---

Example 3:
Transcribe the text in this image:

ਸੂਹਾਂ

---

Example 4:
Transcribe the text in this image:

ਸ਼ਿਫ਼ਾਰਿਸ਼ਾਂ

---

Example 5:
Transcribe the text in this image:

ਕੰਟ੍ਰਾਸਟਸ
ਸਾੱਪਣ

=======

**To do:** Every line of the data above should be output exactly as written.

**Result below:**
---

Example 3:
Transcribe the text in this image:

ਸੂਹਾਂ

---

Example 4:
Transcribe the text in this image:

ਸ਼ਿਫ਼ਾਰਿਸ਼ਾਂ

---

Example 5:
Transcribe the text in this image:

ਕੰਟ੍ਰਾਸਟਸ
ਸਾੱਪਣ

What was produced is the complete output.